## [THE TASK]
Nothing should differ between your output and the entries below.

(Stored data entries)
>>>

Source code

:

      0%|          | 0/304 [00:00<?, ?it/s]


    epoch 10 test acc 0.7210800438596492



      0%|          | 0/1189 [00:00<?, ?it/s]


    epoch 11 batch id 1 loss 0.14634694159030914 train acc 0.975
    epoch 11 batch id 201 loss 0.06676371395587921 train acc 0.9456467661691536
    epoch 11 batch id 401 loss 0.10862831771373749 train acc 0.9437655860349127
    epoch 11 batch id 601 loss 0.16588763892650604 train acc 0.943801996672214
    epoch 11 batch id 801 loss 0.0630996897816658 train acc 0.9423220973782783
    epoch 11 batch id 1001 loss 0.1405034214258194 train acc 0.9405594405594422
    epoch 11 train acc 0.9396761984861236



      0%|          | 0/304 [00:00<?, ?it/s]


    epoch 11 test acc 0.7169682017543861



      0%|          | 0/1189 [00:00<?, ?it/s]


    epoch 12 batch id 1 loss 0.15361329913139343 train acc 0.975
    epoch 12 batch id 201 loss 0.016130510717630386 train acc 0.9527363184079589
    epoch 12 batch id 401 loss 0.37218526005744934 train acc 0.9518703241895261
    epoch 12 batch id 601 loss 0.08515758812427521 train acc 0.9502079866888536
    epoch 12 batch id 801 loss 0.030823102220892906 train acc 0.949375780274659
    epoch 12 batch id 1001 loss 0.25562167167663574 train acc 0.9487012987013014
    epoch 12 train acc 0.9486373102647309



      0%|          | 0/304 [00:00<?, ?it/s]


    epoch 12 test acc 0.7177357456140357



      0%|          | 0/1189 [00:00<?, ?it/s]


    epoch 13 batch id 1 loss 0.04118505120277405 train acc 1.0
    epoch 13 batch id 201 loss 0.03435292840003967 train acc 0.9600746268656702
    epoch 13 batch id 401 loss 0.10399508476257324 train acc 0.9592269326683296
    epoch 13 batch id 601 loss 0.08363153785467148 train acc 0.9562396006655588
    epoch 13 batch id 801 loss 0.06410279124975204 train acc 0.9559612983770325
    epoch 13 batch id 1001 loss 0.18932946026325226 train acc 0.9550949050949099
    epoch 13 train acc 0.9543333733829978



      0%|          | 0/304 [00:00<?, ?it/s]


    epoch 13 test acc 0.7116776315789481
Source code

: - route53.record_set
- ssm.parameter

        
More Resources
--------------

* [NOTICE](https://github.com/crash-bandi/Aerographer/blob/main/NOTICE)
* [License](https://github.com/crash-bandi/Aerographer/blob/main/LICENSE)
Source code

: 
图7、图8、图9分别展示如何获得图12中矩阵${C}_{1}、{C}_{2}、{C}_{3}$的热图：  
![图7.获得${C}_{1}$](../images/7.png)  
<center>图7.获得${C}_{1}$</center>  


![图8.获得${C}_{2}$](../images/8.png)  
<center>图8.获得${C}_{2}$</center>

<<<

## [SOLUTION TO THIS TASK]
Source code

:

      0%|          | 0/304 [00:00<?, ?it/s]


    epoch 10 test acc 0.7210800438596492



      0%|          | 0/1189 [00:00<?, ?it/s]


    epoch 11 batch id 1 loss 0.14634694159030914 train acc 0.975
    epoch 11 batch id 201 loss 0.06676371395587921 train acc 0.9456467661691536
    epoch 11 batch id 401 loss 0.10862831771373749 train acc 0.9437655860349127
    epoch 11 batch id 601 loss 0.16588763892650604 train acc 0.943801996672214
    epoch 11 batch id 801 loss 0.0630996897816658 train acc 0.9423220973782783
    epoch 11 batch id 1001 loss 0.1405034214258194 train acc 0.9405594405594422
    epoch 11 train acc 0.9396761984861236



      0%|          | 0/304 [00:00<?, ?it/s]


    epoch 11 test acc 0.7169682017543861



      0%|          | 0/1189 [00:00<?, ?it/s]


    epoch 12 batch id 1 loss 0.15361329913139343 train acc 0.975
    epoch 12 batch id 201 loss 0.016130510717630386 train acc 0.9527363184079589
    epoch 12 batch id 401 loss 0.37218526005744934 train acc 0.9518703241895261
    epoch 12 batch id 601 loss 0.08515758812427521 train acc 0.9502079866888536
    epoch 12 batch id 801 loss 0.030823102220892906 train acc 0.949375780274659
    epoch 12 batch id 1001 loss 0.25562167167663574 train acc 0.9487012987013014
    epoch 12 train acc 0.9486373102647309



      0%|          | 0/304 [00:00<?, ?it/s]


    epoch 12 test acc 0.7177357456140357



      0%|          | 0/1189 [00:00<?, ?it/s]


    epoch 13 batch id 1 loss 0.04118505120277405 train acc 1.0
    epoch 13 batch id 201 loss 0.03435292840003967 train acc 0.9600746268656702
    epoch 13 batch id 401 loss 0.10399508476257324 train acc 0.9592269326683296
    epoch 13 batch id 601 loss 0.08363153785467148 train acc 0.9562396006655588
    epoch 13 batch id 801 loss 0.06410279124975204 train acc 0.9559612983770325
    epoch 13 batch id 1001 loss 0.18932946026325226 train acc 0.9550949050949099
    epoch 13 train acc 0.9543333733829978



      0%|          | 0/304 [00:00<?, ?it/s]


    epoch 13 test acc 0.7116776315789481
Source code

: - route53.record_set
- ssm.parameter

        
More Resources
--------------

* [NOTICE](https://github.com/crash-bandi/Aerographer/blob/main/NOTICE)
* [License](https://github.com/crash-bandi/Aerographer/blob/main/LICENSE)
Source code

: 
图7、图8、图9分别展示如何获得图12中矩阵${C}_{1}、{C}_{2}、{C}_{3}$的热图：  
![图7.获得${C}_{1}$](../images/7.png)  
<center>图7.获得${C}_{1}$</center>  


![图8.获得${C}_{2}$](../images/8.png)  
<center>图8.获得${C}_{2}$</center>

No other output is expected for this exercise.